Oh my hell it has been a long time since a post. I blame it on about two months of play and travel, but I’m back! Let’s get back to Korea…
Errr, let me see if I can remember…
My friend Matt was working, so my mom and I decided to take in the sights, a bit of culture-hopping if you will. First up, the Changdeokgung Palace near the Anguk Station!
A five minute walk from exit 3 will lead you to this gate, I believe.
Although I’m sure it would’ve been 10x better in the spring or early summer when flowers actually bloom… I really wanted to see the Secret Garden, “Huwon.” We bought tickets at the tour (about $5 USD, not including palace entry) and made sure to note the times for an English guide. Then, off we went… around the grounds in the freezing weather…
Gorgeous structures throughout… very similar to the rest of the royal palaces throughout Korea… and maybe even Asia in general (depending on where you are, of course).
The tour we took for Huwon was great. There are usually big groups, so during peak season, I definitely recommend advanced reservations.
Yes, it looks very cold. And yes, it was very cold. The tour took us to areas around the back of the palace, only admissible by a guided tour.
Yes. Cold. Everywhere outside.
The tour is about 1-2 hours and ends at the tree, if it’s the same as what we experienced. I highly recommend it if you enjoy historical landmarks.
After a few hours at the Palace and a warm-up drink in the heated cafe later, we aimlessly walked to Bukchon Hanok Village. My one peeve about Korea is the maps are nonsense! We asked for directions a few times from the tourist information people…
Anyway, this village is a historical residential area filled with traditional “hanok” houses.
It’s incredible for photos.
A majestic look at the historical side of Korea right in Seoul. The streets are narrow, the architecture is beautiful; I loved walking around here even with the cold!

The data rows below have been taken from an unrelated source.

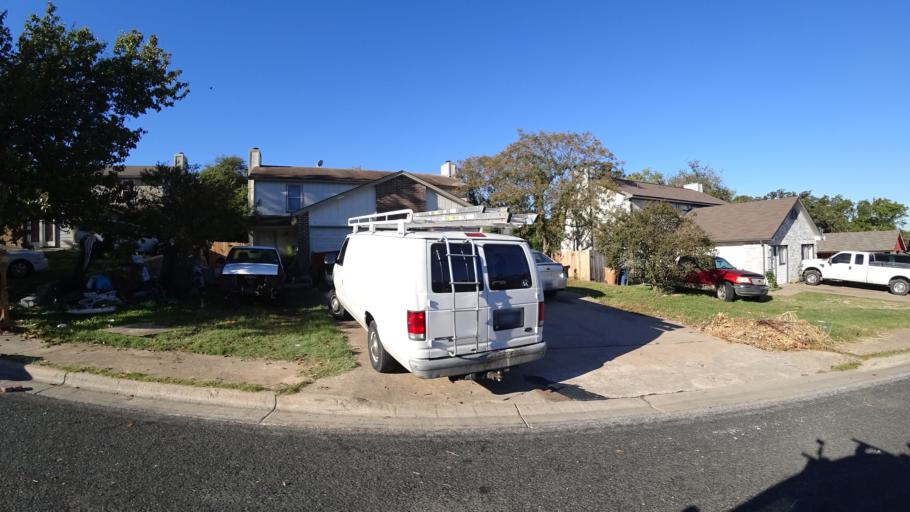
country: US
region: Texas
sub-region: Travis County
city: Hornsby Bend
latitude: 30.2238
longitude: -97.6664
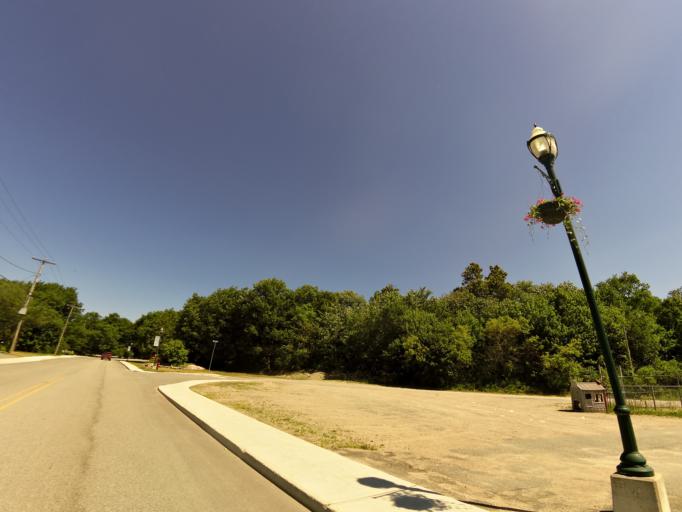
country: CA
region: Quebec
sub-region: Abitibi-Temiscamingue
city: Temiscaming
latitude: 46.7167
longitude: -79.1022
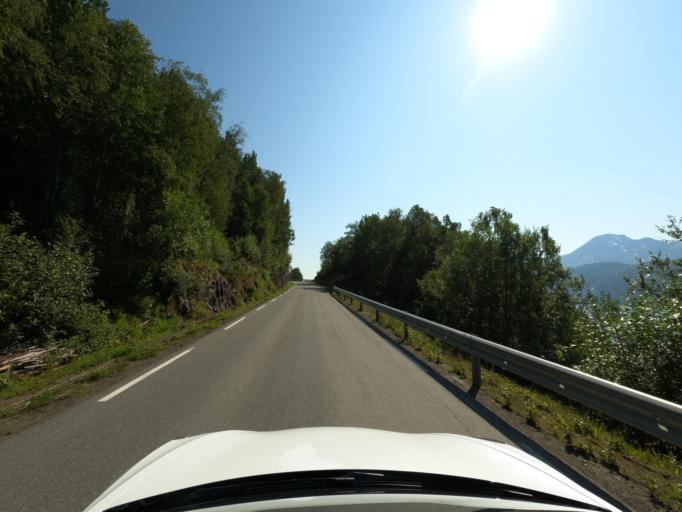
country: NO
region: Nordland
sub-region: Narvik
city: Narvik
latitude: 68.3613
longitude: 17.2630
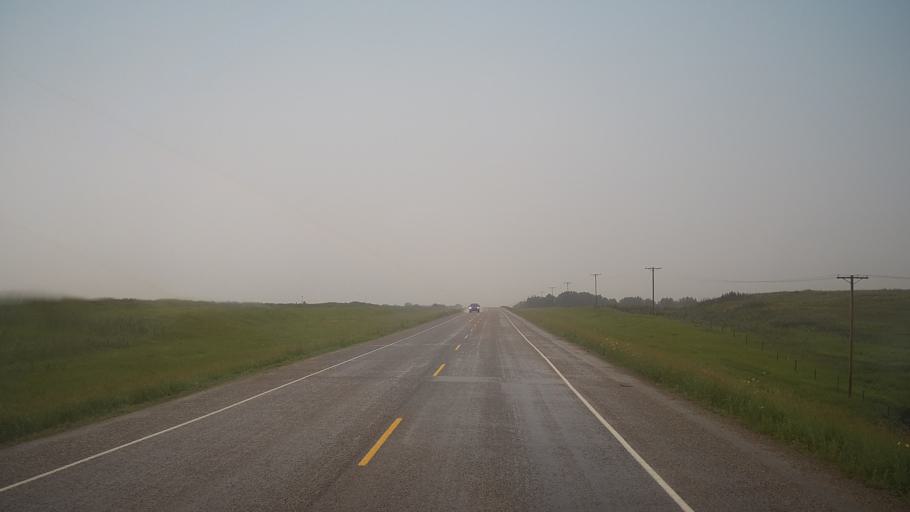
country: CA
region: Saskatchewan
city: Biggar
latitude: 52.1323
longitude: -108.1546
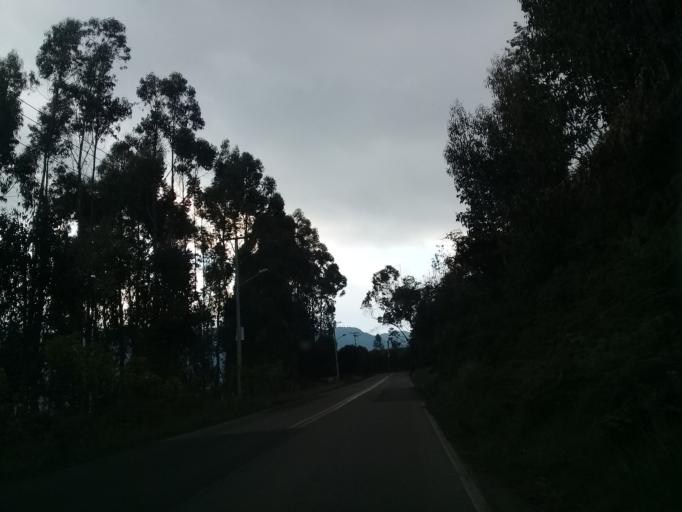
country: CO
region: Cundinamarca
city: Zipaquira
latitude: 5.0493
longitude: -74.0544
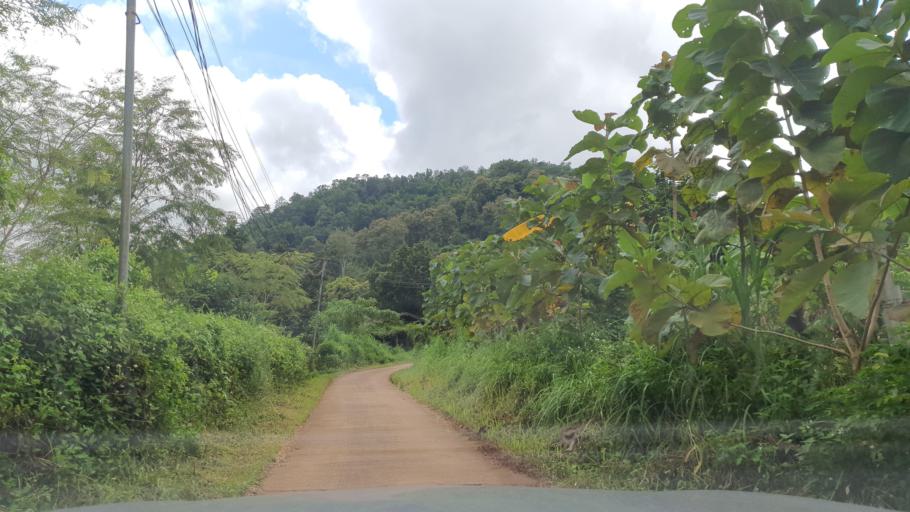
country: TH
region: Chiang Mai
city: Samoeng
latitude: 18.8076
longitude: 98.8196
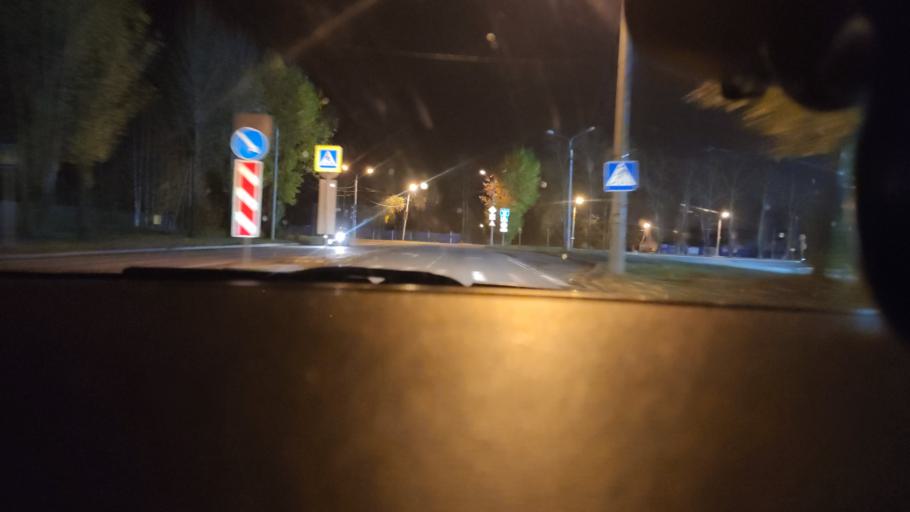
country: RU
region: Perm
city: Perm
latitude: 58.0511
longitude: 56.3534
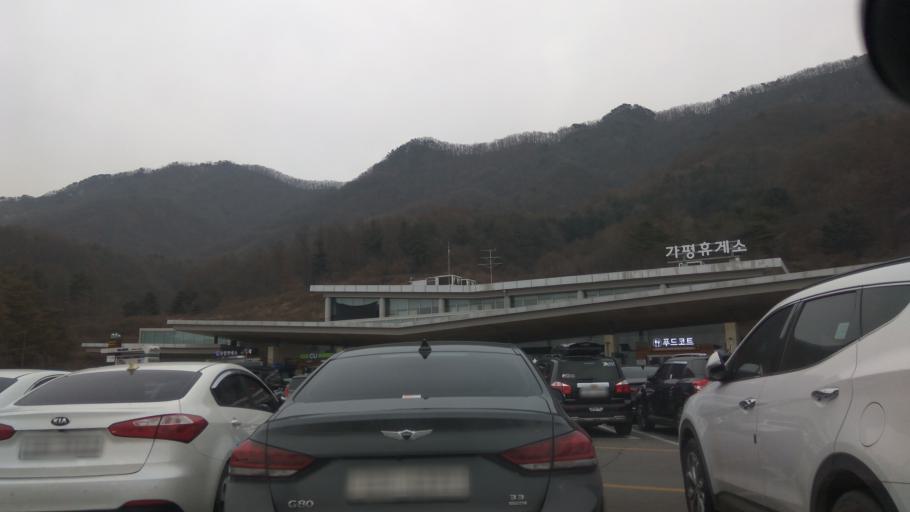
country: KR
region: Gyeonggi-do
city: Cheongpyeong
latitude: 37.7021
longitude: 127.5461
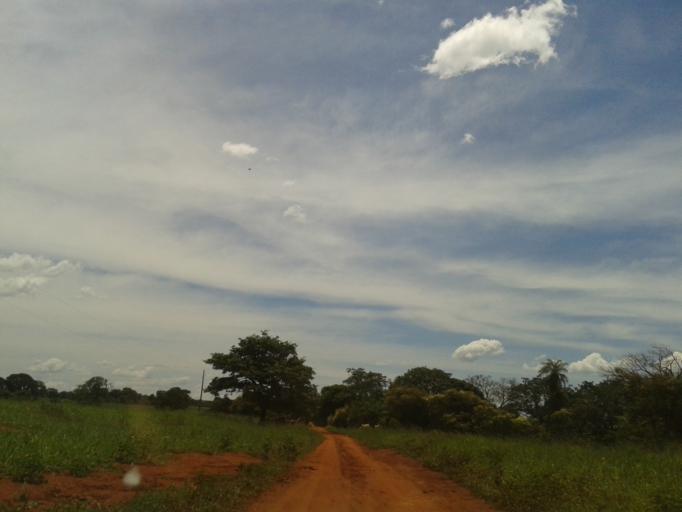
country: BR
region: Minas Gerais
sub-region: Capinopolis
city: Capinopolis
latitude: -18.8009
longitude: -49.7784
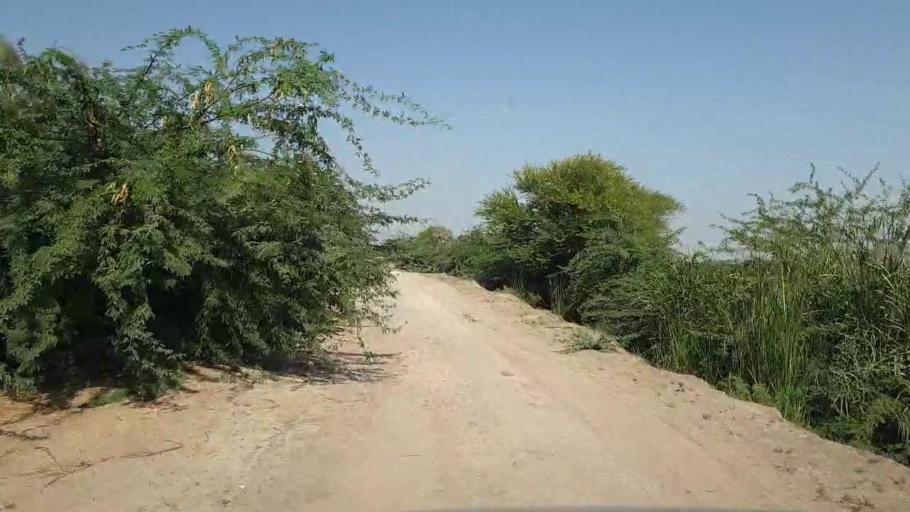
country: PK
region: Sindh
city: Tando Bago
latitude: 24.7511
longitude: 69.0283
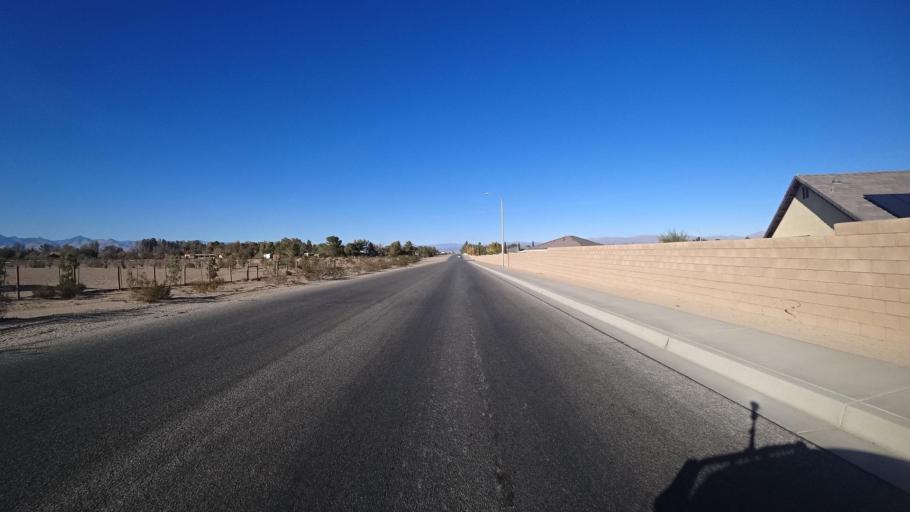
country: US
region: California
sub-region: Kern County
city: Ridgecrest
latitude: 35.6393
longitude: -117.6965
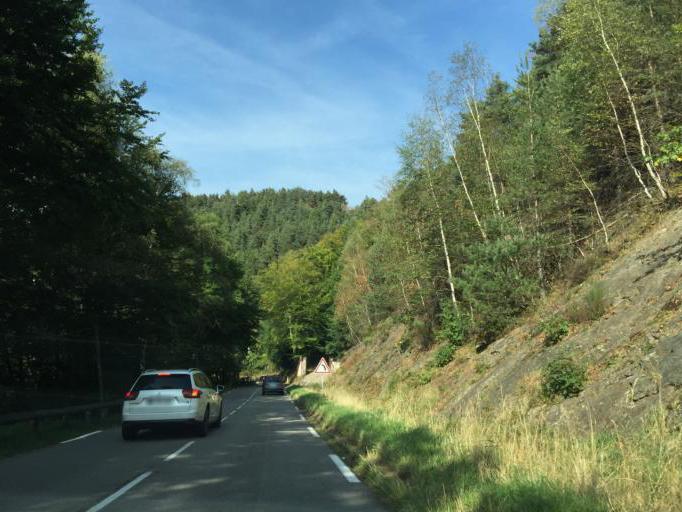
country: FR
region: Rhone-Alpes
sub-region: Departement de la Loire
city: Saint-Jean-Bonnefonds
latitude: 45.4007
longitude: 4.4513
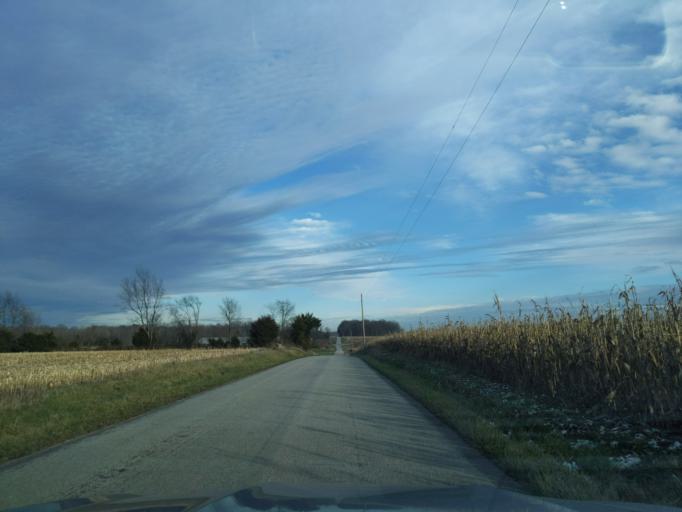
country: US
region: Indiana
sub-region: Decatur County
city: Westport
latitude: 39.2192
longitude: -85.4851
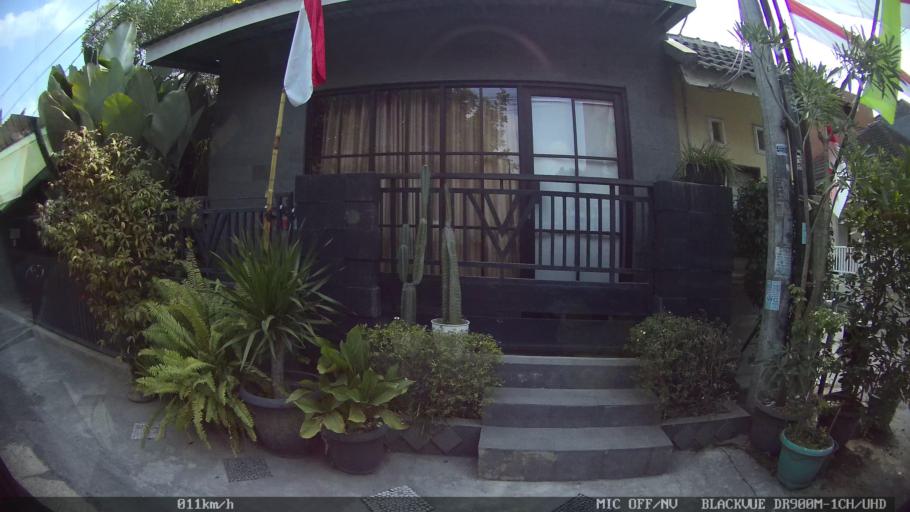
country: ID
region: Daerah Istimewa Yogyakarta
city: Depok
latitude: -7.8020
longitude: 110.4075
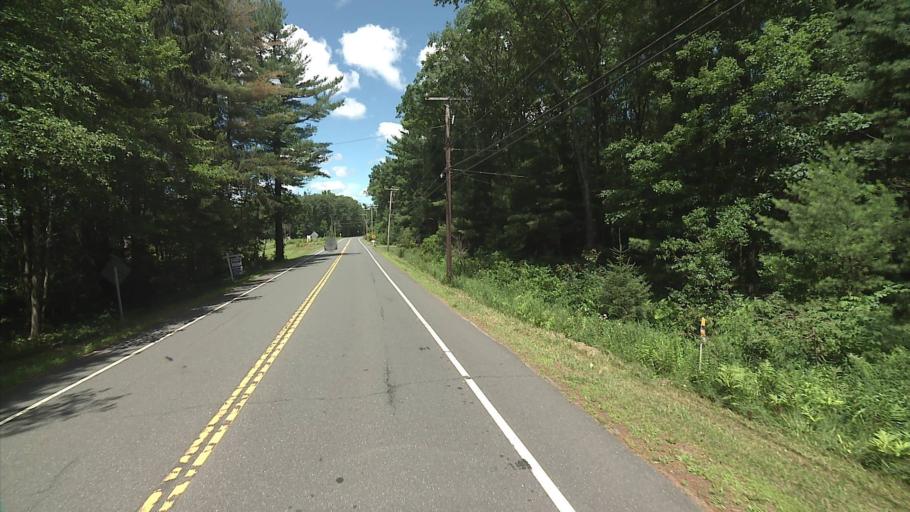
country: US
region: Connecticut
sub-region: Litchfield County
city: New Hartford Center
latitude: 41.8538
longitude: -72.9997
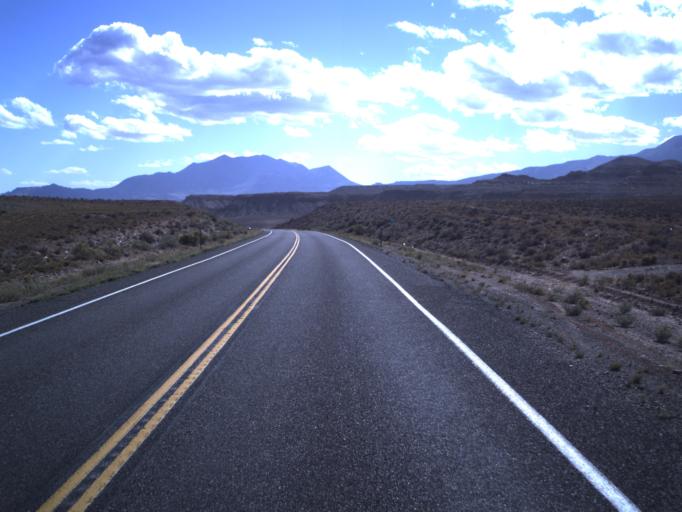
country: US
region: Utah
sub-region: Wayne County
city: Loa
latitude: 38.1172
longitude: -110.6232
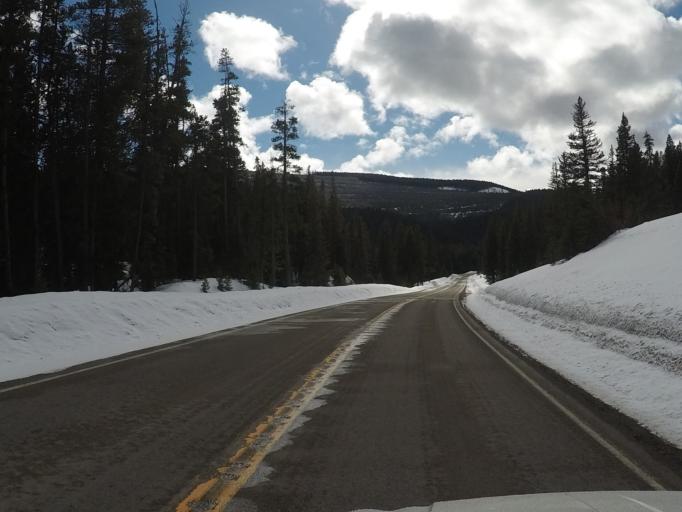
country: US
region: Montana
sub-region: Meagher County
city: White Sulphur Springs
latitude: 46.7630
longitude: -110.7140
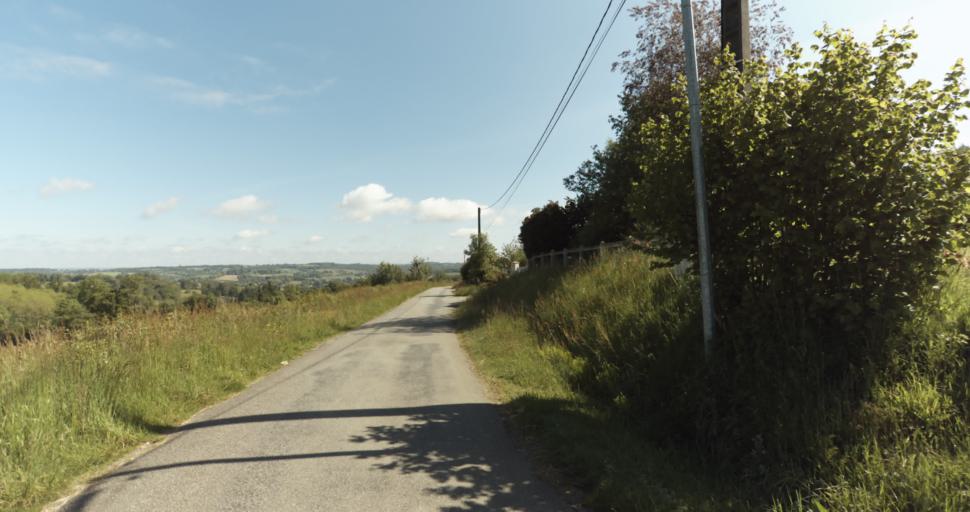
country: FR
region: Limousin
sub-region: Departement de la Haute-Vienne
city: Le Vigen
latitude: 45.7329
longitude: 1.2823
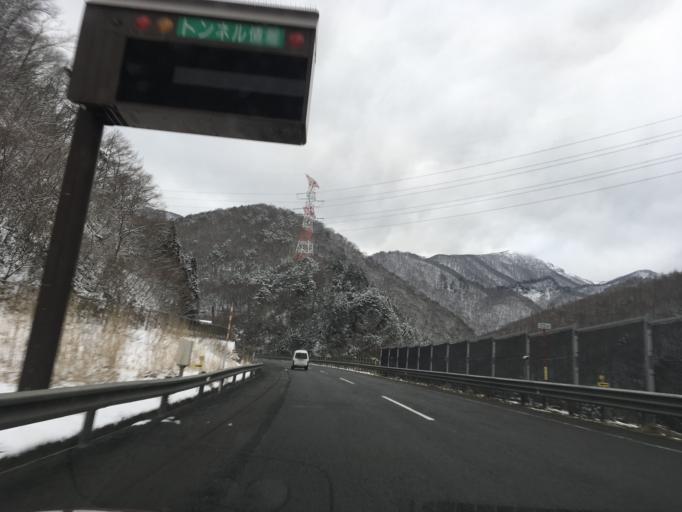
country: JP
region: Yamagata
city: Yamagata-shi
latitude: 38.2293
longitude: 140.4940
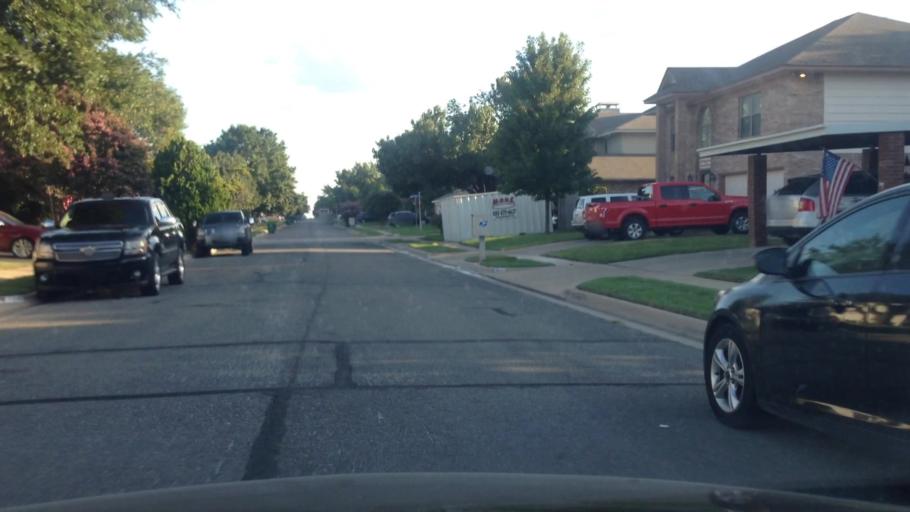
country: US
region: Texas
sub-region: Tarrant County
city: Watauga
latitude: 32.8731
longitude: -97.2490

We opted not to go into the palace and just watched the ceremony instead. It was freezing… and most palaces are the same, eh. This was different.
At the end, when all was done and guards were just standing around, they allowed photos with the guards. There were many colorful Kodak moments.
A warm snack from the street, and off to Dongdaemun Market to meet Matt.
The market shopping was quick because everything was getting ready to close. We browsed through the claustrophobic back-to-back open stores and my mom found a stylish knit scarf. We left towards the house by way of Namsan Tower (North Seoul Tower).
We leisurely but somewhat quickly (because of the cold) walked up to the Tower. We also had no idea if the tram was running so late in the evening, but yes, we did see it up there. Stunning night views… especially with all the lights on.
And of course, locks from wishful, hopeful, blissful, and all-that-jazz-type couples on the barriers protecting you from falling off the edge. Then off to dinner at Chicken Baengi; we were starved.
Fried Chicken. With mochi sticks.
Honestly, I thought it was a tad on the pricey side for fried chicken. It wasn’t bad, but they had also run out of the best dish per my friend Matt. It served it’s purpose…. I think it definitely catered more to the fanciful crowd and I tend to love street food when it comes to dishes like these… but it was fine.
Back to the house, a bit of regrouping and slight packing and we spent the rest of the night at our very first Korean spa.
If you have been to an onsen, it’s similar but with more options. It’s also a great way to crash for a night if you don’t have too much luggage. I think it was about $15USD per person per night?
There were hot coal rooms or sauna type spots, showers separated by the sexes and lockers, of course. You slept on a mat in a general public area and that was…. that.